Christmas—Traditions

I remember tales my mom used to tell of her Christmases.  When she and her brother went to bed on Christmas Eve, nothing was decorated.  There was no tree, no wreaths, nothing.  They hung their stockings on a bare mantel.

When they woke up and came down Christmas morning, the entire house had been decorated; stockings were stuffed, and the tree was up, lit with candles, fully decorated, with presents beneath it.  Santa Claus had done it all.

Oddly enough, I don’t remember any similar stories from my Dad’s side of the family.

Our homage to that family tradition was, we put the tree up Christmas Eve.  It came down New Year’s Day.

Knowing this at least gave a framework.  Over the years, as my sister and I got older, we’d lobby for putting some things out earlier…but it wasn’t ever anywhere near Thanksgiving, much less Halloween.

For a number of years, we wondered if it weren’t just disorganization and rank procrastination that had started the ‘story’ of Santa bringing the tree.  I do understand that is another real European tradition that was carried on in some places in the States.

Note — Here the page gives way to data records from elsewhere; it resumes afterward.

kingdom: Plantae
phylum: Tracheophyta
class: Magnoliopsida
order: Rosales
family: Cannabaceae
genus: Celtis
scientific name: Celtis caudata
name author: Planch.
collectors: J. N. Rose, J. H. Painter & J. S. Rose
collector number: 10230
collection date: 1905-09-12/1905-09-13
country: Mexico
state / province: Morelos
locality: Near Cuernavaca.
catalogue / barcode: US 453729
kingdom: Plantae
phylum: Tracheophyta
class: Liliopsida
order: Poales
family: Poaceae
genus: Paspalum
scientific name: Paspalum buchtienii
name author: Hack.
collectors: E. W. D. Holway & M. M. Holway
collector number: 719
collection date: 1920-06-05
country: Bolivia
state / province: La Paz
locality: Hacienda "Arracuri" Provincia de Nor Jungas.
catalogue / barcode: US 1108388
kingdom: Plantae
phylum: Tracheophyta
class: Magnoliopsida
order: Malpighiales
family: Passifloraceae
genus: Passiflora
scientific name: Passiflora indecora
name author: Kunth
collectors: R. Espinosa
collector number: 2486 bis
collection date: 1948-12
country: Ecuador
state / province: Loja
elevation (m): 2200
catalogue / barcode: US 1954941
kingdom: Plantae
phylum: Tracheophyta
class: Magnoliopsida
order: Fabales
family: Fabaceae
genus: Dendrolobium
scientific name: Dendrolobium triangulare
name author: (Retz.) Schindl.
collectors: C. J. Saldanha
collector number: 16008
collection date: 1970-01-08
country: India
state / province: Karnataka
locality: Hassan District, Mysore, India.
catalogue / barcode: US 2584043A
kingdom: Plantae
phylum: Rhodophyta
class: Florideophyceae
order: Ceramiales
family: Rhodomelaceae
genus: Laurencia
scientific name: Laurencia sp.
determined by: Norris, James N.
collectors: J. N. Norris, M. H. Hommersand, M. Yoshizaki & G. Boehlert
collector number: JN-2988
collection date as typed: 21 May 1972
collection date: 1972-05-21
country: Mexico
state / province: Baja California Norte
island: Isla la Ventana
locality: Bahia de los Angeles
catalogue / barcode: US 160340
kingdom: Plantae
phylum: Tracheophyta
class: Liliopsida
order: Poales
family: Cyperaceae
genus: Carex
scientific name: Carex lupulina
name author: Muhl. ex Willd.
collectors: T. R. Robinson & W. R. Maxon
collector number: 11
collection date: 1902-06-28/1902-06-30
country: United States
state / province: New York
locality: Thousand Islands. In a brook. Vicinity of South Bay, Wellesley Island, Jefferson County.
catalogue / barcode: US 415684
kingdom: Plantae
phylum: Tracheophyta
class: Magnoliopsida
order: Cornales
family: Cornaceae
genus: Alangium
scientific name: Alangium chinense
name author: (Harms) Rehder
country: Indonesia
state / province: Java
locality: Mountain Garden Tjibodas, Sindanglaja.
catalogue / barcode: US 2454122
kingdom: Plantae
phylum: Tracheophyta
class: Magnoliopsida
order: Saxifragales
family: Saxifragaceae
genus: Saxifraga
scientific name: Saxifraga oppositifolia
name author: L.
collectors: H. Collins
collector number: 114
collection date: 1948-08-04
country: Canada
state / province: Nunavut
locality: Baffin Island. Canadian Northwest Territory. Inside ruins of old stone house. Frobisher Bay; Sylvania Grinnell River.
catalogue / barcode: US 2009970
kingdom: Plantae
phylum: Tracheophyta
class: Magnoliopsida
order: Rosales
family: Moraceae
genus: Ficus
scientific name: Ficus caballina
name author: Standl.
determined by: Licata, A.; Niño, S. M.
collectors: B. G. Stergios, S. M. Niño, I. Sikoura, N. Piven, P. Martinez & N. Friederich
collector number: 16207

As an adult, I can fully see the total impracticality of the theory.  That puts an amazing amount of pressure on the parents to help Santa out.  Quietly.  On top of all of the other seasonal demands on their time at, say, 10 p.m. Christmas Eve.

But I can imagine the totally magical effect it must have had.

Over time, as my sister and became adults, the tree got put up a bit earlier, though in Mom’s house, it always came down on New Year’s Day.  As we both have our own households now, my sister and I put up our own trees, and the Christmas Eve tree is now just a family story, not a family tradition.

Personally, I find I like having the season last longer by have the tree up earlier.